Bio: Bovik (LF ‘23) is the Cockrell Family Regents Endowed Chair Professor at The University of Texas at Austin. An elected member of the United States National Academy of Engineering, the Indian National Academy of Engineering, the National Academy of Inventors, and Academy Europaea, his research interests include image processing, computational vision, visual neuroscience, and streaming video and social media. For his work in these areas, he recieved the IEEE Edison Medal, IEEE Fourier Award, Primetime Emmy Award for Outstanding Achievement in Engineering Development from the Television Academy, Technology and Engineering Emmy Award from the National Academy for Television Arts and Sciences, Progress Medal from The Royal Photographic Society, Edwin H. Land Medal from Optica, and the Norbert Wiener Society Award and Karl Friedrich Gauss Education Award from the IEEE Signal Processing Society. He has also received about 10 ‘best journal paper’ awards, including the IEEE Signal Processing Society Sustained Impact Award. His books include The Essential Guides to Image and Video Processing. He co-founded and was the longest-serving Editor-in-Chief of the IEEE Transactions on Image Processing and created/Chaired the IEEE International Conference on Image Processing which was first held in Austin, Texas, 1994.

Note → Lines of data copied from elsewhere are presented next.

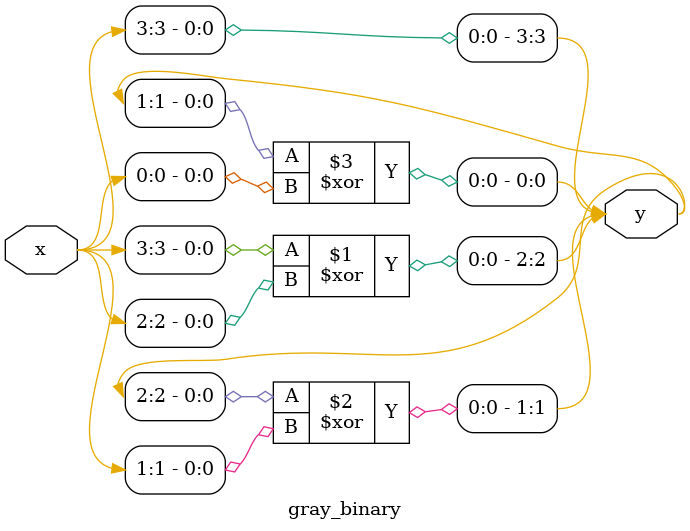
<source format=v>
module gray_binary(x,y);
input [3:0]x;
output [3:0]y;
assign y[3] = x[3];
assign y[2] = (y[3]^x[2]);
assign y[1] = (y[2]^x[1]);
assign y[0] = (y[1]^x[0]);
endmodule

</source>
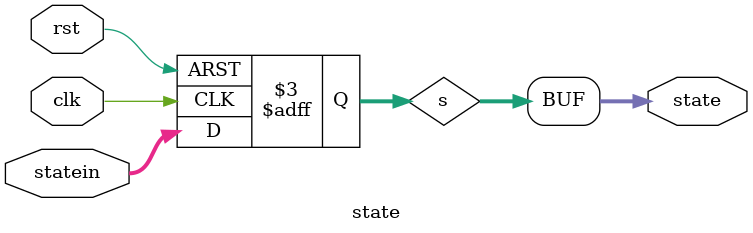
<source format=v>
`timescale 1ns / 1ps
module state(
input clk,
input rst,
input [4:0]statein,
output [4:0]state
    );
reg [4:0]s;
always @(posedge clk or posedge rst)begin
	if(rst==1)s<=0;
	else s<=statein;
end
assign state=s;	

endmodule

</source>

Abstract: What makes understanding videos so challenging for large multimodal language models, such as Gemini and GPT4? We will dive into some of the challenges, including fun new tasks, datasets, evaluations and models, covering recently accepted papers at CVPR and NeurIPS 2024.
Bio: Arsha Nagrani is a Staff Research Scientist at Google DeepMind. She obtained her PhD from the VGG group in the University of Oxford with Andrew Zisserman, where her thesis received the ELLIS PhD Award. Prior to that, she received her BA and MEng degrees from the University of Cambridge, UK. Her work has been recognised by a Best Student Paper Award at Interspeech, an Outstanding Paper Award at ICASSP, a Google PhD Fellowship and a Townsend Scholarship, and has been covered by news outlets such as The New Scientist, MIT Tech review and Verdict. Her research is focused on machine learning techniques for video understanding.